DOCUMENT SECTION:
Stream frequency (Sf)
Horton (1932) introduced stream frequency (Sf) as a total number of streams from all stream orders per unit area. Sf values for Vaitarna and Ulhas basins are 0.82 and 0.80, respectively. Sf depends on the lithology of the basin, and it affects the drainage texture. There is a positive correlation between stream frequency and drainage density that indicates as the stream frequency increases, drainage density also increases.
Drainage texture (T)
Drainage texture (T) varies depending on several numbers of factors such as climate, lithology, relief, infiltration capacity, vegetation covers and the stage of drainage development (Smith 1950). Massive, resistant rock shows coarse drainage texture and, at the same time area underlain by soft or weak rock, shows fine drainage texture. The drainage texture mainly depends upon climate and vegetation of an area (Dornkamp and King 1971). In a different climatic region such as the arid or semi-arid area where sparse vegetation found, the drainage texture will be finer compared to the humid climatic region having dense vegetation. Drainage texture is simply the product of drainage density (Dd) and stream frequency (Sf). Both the Vaitarna (T = 0.91) and Ulhas (T = 0.85) basins exhibit very coarse drainage texture.

PROBLEM SET:
A: Copy the passage on stream frequency and drainage texture from "Horton (1932) introduced" to "density also increases.".
B: Continue the passage on stream frequency and drainage texture, picking up after its last sentence.
The items come from a source separate from the passage on stream frequency and drainage texture.

STORED DATA:
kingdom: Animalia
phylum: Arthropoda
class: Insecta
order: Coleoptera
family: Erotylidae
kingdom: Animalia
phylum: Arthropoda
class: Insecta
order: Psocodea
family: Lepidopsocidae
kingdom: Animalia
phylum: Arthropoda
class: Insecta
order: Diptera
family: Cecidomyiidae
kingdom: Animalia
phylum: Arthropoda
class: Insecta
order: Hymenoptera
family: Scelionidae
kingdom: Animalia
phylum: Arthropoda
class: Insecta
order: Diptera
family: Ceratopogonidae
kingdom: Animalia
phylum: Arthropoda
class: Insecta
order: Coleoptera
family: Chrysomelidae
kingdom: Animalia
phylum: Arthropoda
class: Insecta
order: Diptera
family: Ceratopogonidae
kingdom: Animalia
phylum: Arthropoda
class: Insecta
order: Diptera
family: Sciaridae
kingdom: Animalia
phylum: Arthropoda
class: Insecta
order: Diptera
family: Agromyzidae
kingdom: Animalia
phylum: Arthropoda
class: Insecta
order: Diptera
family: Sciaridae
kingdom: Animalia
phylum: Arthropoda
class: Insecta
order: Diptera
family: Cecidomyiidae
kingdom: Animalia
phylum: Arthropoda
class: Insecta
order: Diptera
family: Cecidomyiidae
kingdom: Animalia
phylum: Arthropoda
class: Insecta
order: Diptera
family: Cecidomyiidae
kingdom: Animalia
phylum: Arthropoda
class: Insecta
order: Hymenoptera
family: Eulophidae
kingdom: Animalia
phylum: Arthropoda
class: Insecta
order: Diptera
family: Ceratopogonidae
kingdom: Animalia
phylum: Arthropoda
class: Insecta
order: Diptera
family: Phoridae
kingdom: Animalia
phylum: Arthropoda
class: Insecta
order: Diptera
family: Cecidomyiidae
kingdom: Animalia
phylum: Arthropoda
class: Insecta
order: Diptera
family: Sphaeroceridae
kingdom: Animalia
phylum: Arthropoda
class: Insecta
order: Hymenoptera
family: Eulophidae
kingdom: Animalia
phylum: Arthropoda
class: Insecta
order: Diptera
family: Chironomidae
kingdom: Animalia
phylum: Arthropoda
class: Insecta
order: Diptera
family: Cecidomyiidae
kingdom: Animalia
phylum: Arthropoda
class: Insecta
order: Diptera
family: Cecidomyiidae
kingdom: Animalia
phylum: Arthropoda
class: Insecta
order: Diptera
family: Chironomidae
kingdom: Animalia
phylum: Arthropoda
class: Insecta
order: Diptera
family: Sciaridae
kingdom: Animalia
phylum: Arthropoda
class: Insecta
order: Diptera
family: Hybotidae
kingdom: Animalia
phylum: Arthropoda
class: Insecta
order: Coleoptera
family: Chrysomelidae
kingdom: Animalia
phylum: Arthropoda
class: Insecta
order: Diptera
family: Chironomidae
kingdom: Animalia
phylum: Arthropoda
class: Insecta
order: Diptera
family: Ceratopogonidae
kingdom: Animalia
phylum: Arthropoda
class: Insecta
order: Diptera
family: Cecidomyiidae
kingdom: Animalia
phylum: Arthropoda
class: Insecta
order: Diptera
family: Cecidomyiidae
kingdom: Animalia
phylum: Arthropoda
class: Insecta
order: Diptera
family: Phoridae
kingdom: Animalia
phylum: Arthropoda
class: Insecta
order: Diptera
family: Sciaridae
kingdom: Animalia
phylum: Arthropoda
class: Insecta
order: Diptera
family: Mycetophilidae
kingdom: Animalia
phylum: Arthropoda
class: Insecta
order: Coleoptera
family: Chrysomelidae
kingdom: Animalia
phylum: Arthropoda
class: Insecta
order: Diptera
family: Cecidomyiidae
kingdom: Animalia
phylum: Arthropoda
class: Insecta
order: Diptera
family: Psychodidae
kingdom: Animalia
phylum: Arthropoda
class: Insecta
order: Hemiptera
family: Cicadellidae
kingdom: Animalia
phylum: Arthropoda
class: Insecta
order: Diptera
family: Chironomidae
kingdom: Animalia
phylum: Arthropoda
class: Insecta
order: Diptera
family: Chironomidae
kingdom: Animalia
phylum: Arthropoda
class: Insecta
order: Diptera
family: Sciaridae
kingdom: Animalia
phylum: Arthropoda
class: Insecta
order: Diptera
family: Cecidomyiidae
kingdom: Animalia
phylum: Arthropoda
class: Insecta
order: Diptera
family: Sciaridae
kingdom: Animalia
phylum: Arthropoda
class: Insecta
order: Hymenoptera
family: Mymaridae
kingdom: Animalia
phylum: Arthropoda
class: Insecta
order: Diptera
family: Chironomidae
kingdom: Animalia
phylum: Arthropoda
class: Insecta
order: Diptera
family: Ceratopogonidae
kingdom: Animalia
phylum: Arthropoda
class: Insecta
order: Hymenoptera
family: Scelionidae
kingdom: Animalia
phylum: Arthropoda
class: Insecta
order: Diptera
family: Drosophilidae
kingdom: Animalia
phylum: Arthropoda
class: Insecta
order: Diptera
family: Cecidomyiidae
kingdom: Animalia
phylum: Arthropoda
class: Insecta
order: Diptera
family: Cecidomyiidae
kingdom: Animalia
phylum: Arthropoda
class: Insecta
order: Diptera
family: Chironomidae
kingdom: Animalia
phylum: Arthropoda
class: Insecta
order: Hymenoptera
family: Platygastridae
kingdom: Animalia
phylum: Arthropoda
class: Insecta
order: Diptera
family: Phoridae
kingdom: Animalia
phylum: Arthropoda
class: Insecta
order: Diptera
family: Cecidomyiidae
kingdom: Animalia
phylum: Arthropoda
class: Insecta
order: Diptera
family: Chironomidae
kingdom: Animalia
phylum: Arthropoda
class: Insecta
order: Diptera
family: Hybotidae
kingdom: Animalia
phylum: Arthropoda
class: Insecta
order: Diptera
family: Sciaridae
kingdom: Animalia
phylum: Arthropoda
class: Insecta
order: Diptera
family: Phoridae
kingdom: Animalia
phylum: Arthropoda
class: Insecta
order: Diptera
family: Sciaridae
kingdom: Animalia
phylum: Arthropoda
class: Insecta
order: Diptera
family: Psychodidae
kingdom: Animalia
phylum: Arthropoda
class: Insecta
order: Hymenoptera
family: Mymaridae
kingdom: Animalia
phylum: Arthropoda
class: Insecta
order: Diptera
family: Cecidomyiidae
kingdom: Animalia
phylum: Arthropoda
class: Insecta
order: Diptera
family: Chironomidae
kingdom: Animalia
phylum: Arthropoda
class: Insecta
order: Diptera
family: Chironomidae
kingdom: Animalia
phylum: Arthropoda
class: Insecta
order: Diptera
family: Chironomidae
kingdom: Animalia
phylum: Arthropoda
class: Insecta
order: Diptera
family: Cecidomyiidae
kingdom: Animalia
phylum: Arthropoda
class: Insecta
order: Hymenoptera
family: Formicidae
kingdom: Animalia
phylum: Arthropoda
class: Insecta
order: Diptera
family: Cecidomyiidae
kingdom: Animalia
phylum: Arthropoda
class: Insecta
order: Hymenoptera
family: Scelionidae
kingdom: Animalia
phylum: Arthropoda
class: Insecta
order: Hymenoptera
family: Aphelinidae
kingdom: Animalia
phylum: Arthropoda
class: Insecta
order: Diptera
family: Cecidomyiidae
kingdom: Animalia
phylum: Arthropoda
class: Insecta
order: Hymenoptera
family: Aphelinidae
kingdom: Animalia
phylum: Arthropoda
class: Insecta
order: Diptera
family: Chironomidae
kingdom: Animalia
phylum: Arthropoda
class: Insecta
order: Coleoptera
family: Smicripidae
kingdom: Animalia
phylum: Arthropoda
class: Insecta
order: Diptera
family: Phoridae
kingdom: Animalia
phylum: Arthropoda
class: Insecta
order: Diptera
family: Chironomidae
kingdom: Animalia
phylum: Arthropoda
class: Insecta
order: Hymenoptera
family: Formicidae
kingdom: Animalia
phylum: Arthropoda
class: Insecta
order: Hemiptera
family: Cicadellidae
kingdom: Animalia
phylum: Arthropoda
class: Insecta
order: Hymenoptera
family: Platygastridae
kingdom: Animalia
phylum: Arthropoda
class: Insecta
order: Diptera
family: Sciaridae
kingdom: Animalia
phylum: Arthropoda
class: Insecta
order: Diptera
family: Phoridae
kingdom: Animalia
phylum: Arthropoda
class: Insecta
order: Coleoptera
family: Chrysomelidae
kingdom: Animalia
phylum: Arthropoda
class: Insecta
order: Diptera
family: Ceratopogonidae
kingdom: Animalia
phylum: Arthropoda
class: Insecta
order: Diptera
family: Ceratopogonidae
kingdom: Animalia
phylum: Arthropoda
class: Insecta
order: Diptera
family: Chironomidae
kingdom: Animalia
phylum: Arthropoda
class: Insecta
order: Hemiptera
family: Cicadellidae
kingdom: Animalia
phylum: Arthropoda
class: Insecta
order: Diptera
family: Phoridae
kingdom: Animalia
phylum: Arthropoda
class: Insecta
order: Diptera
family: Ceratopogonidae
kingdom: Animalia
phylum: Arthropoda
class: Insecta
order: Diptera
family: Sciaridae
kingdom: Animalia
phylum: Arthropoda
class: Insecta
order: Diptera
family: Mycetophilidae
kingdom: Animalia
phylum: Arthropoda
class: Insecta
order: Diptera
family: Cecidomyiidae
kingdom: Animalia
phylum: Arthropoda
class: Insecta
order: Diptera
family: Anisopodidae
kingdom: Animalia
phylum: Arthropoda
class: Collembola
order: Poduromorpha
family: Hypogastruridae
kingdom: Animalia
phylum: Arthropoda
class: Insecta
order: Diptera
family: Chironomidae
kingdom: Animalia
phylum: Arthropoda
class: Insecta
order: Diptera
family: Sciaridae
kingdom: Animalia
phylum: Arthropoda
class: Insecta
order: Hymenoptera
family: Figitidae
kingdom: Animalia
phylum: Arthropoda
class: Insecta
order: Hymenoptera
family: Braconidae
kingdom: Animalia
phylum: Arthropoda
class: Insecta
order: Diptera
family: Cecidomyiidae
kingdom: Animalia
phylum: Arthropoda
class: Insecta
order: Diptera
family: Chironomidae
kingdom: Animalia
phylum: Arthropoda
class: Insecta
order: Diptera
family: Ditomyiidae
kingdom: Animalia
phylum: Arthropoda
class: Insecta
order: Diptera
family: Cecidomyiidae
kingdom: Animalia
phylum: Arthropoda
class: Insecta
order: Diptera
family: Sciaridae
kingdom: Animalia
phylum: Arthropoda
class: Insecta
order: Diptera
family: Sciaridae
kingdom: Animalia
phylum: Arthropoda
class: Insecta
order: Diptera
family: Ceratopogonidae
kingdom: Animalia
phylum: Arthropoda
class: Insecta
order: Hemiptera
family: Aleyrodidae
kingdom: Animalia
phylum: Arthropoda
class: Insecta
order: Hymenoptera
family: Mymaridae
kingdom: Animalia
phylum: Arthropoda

ANSWERS TO EACH TASK:
A:
Horton (1932) introduced stream frequency (Sf) as a total number of streams from all stream orders per unit area. Sf values for Vaitarna and Ulhas basins are 0.82 and 0.80, respectively. Sf depends on the lithology of the basin, and it affects the drainage texture. There is a positive correlation between stream frequency and drainage density that indicates as the stream frequency increases, drainage density also increases.

B:
Circularity ratio (Rc)
Strahler (1964) demonstrated circularity ratio (Rc) as the ratio of basin area to the area of a circle having the same perimeter of the drainage basin. Rc value near to 1 indicates the circular shape of the basin and similar infiltration rate over the basin area. Lower values of Rc represent youth stage of basin development where the surface water flow takes comparatively lesser time to reach the basin outlet. Rc values of Vaitarna and Ulhas are 0.38 and 0.24, respectively. Moderate values of Rc for both basins indicate mature topography and Ulhas basin is comparatively elongated than Vaitarna.
Elongation ratio (Re)
Elongation ratio (Re) is the ratio between the diameter of a circle having the same area as the basin and total length of the basin (Schumm 1956). Re value will be 1 for a perfect circular basin. As Re decreases, river basin becomes more elongated. Table 4 represents classifications of required Re values for different basin shapes. Both the Vaitarna (Re = 0.73) and Ulhas (Re = 0.70) basins are showing high elongation ratio, indicating semicircular basin shapes over the study area.
Form factor (Ff)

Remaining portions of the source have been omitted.